EXERCISE REQUIREMENTS:
Copy out the listing below word for word, leaving out the pictures.

SUPPLIED DATA:
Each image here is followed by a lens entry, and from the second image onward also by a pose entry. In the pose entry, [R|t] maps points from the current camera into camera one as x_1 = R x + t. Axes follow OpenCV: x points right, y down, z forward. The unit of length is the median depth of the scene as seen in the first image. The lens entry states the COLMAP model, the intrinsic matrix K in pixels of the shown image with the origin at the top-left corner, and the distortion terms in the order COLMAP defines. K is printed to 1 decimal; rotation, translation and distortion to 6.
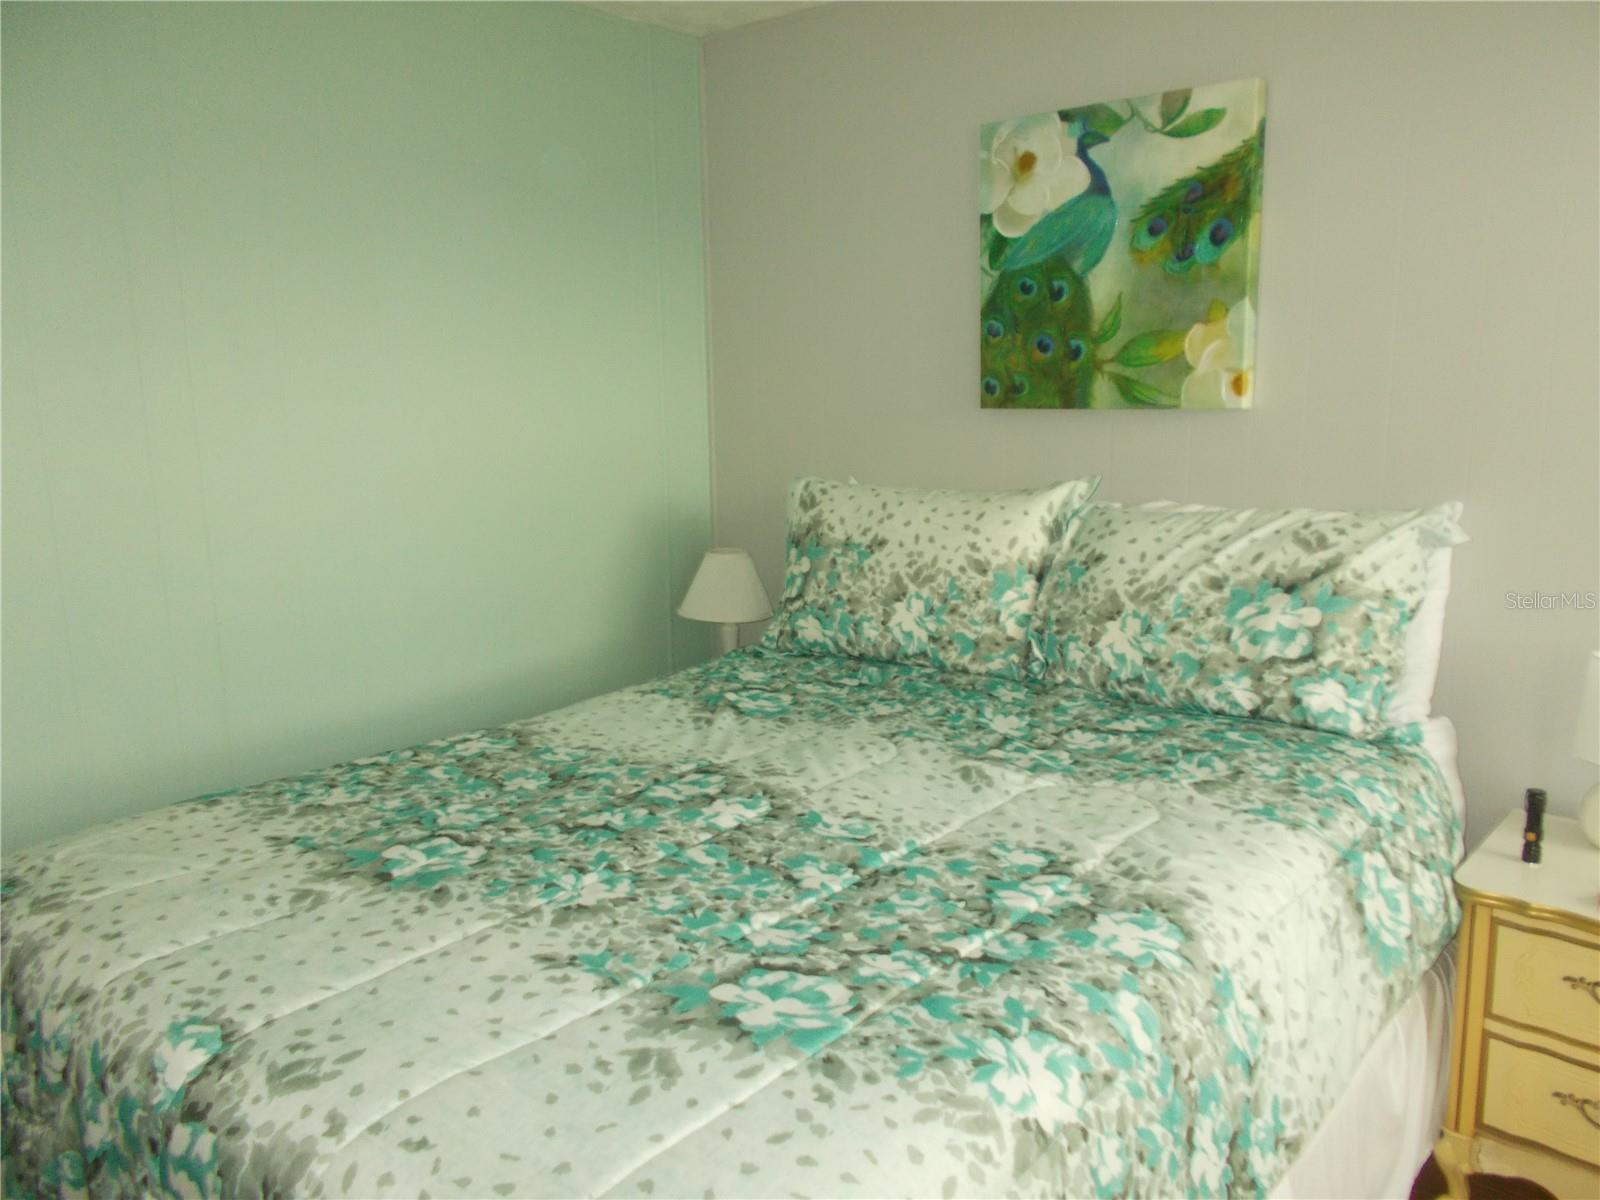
lens RADIAL K [[1285.6, 0, 812.5], [0, 1285.6, 601.6], [0, 0, 1]] dist [-0.005784, 0.085384]
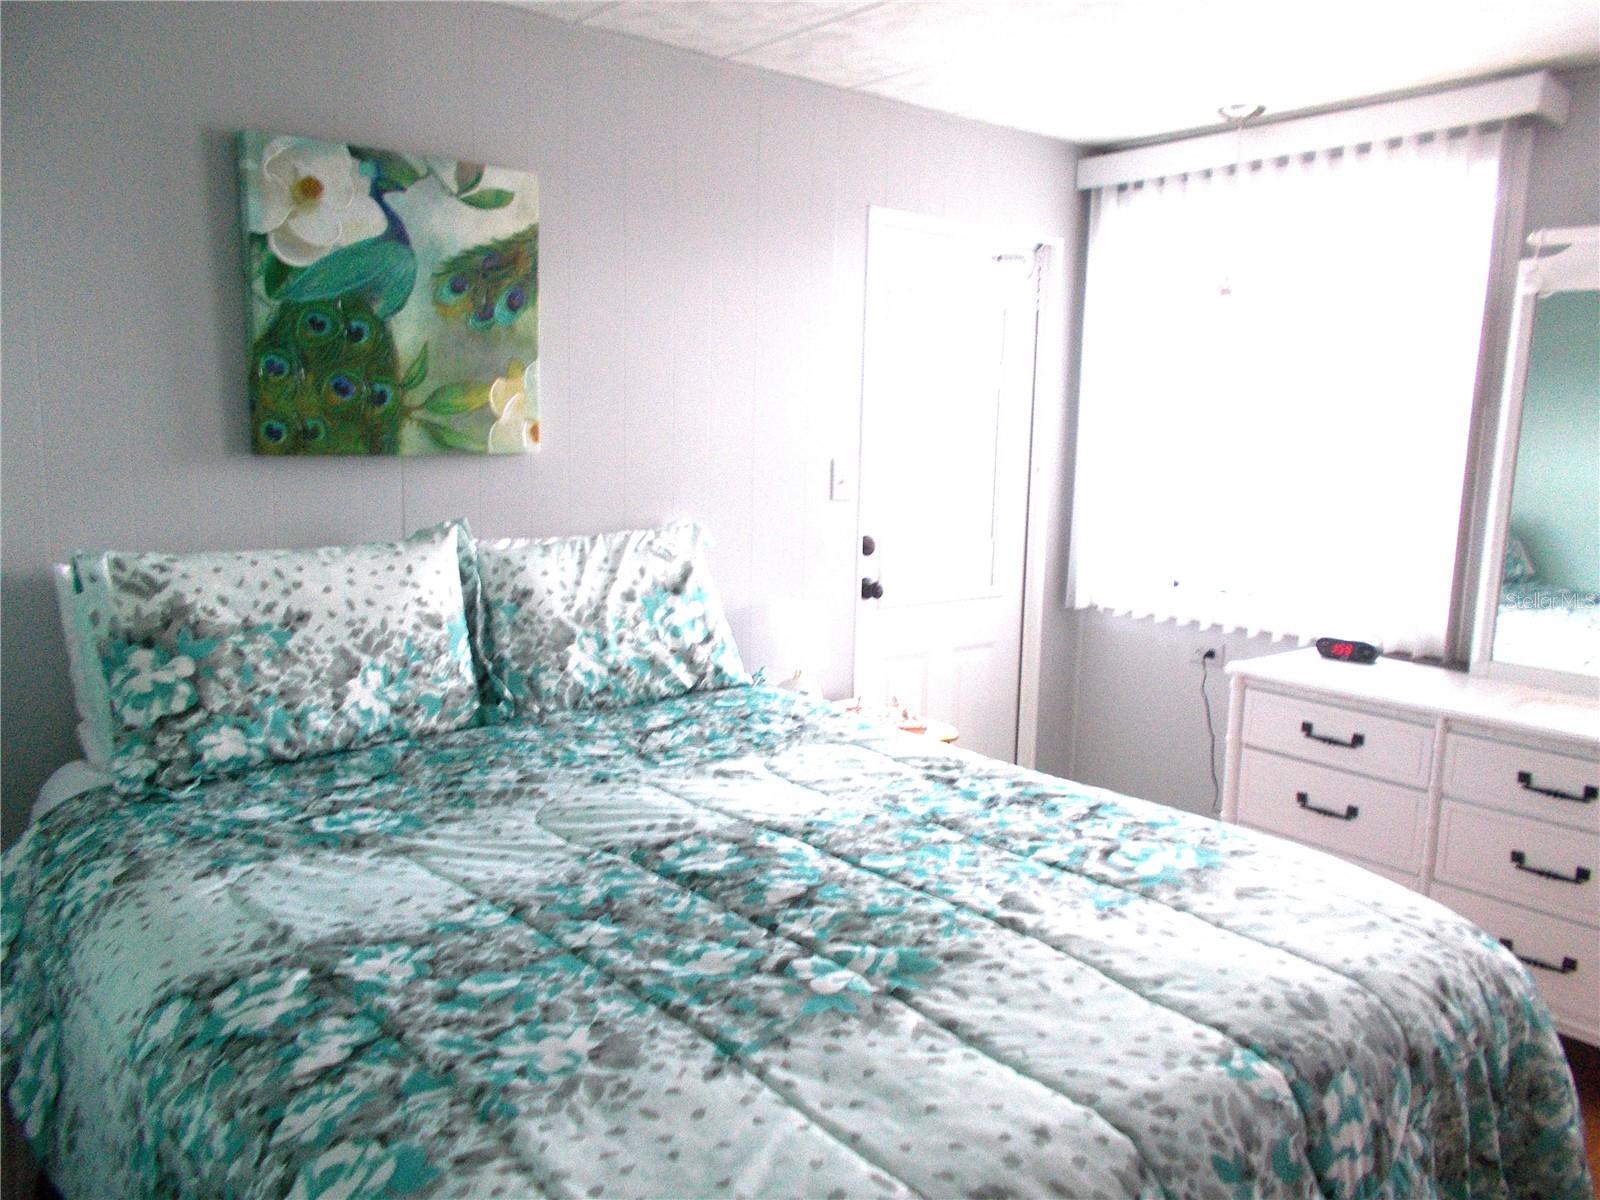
lens RADIAL K [[1285.6, 0, 812.5], [0, 1285.6, 601.6], [0, 0, 1]] dist [-0.005784, 0.085384]
pose [[0.137744, -0.120653, 0.983092, -0.750862], [0.154268, 0.983053, 0.099034, -0.090595], [-0.978380, 0.138018, 0.154022, 0.568640]]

RESPONSE BOX:
Each image here is followed by a lens entry, and from the second image onward also by a pose entry. In the pose entry, [R|t] maps points from the current camera into camera one as x_1 = R x + t. Axes follow OpenCV: x points right, y down, z forward. The unit of length is the median depth of the scene as seen in the first image. The lens entry states the COLMAP model, the intrinsic matrix K in pixels of the shown image with the origin at the top-left corner, and the distortion terms in the order COLMAP defines. K is printed to 1 decimal; rotation, translation and distortion to 6.
lens RADIAL K [[1285.6, 0, 812.5], [0, 1285.6, 601.6], [0, 0, 1]] dist [-0.005784, 0.085384]
lens RADIAL K [[1285.6, 0, 812.5], [0, 1285.6, 601.6], [0, 0, 1]] dist [-0.005784, 0.085384]
pose [[0.137744, -0.120653, 0.983092, -0.750862], [0.154268, 0.983053, 0.099034, -0.090595], [-0.978380, 0.138018, 0.154022, 0.568640]]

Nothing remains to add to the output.